_Data extract_:

————

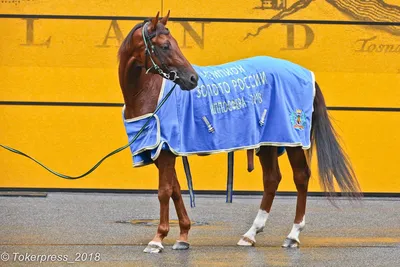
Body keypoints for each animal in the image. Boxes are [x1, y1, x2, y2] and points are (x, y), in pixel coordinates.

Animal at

————

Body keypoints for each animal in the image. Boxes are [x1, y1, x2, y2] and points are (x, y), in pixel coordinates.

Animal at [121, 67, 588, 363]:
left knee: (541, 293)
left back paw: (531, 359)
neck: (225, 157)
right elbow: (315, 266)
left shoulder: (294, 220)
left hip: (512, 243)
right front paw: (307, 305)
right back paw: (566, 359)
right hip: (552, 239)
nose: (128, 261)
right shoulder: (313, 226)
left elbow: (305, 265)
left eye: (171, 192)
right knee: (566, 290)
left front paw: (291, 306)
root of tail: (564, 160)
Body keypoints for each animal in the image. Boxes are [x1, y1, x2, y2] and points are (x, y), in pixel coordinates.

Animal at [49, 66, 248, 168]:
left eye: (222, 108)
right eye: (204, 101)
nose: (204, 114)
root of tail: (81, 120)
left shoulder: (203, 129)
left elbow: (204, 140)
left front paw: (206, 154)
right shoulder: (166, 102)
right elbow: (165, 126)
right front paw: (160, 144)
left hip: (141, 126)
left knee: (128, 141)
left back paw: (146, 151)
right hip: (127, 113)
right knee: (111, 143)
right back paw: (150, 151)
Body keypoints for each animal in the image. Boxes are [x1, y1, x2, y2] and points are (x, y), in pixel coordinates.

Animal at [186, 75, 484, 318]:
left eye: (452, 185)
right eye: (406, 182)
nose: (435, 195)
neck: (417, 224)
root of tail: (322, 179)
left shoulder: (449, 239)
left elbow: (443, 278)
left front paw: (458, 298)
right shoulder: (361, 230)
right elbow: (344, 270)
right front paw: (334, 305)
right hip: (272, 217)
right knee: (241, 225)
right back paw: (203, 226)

————

_Problem statement_:
When the line with "left front paw: (458, 298)" is reached in the data above, begin copying, and stop after the line with "right back paw: (203, 226)"; copy each line exactly, both ends included.

_Exercise output_:
left front paw: (458, 298)
right shoulder: (361, 230)
right elbow: (344, 270)
right front paw: (334, 305)
right hip: (272, 217)
right knee: (241, 225)
right back paw: (203, 226)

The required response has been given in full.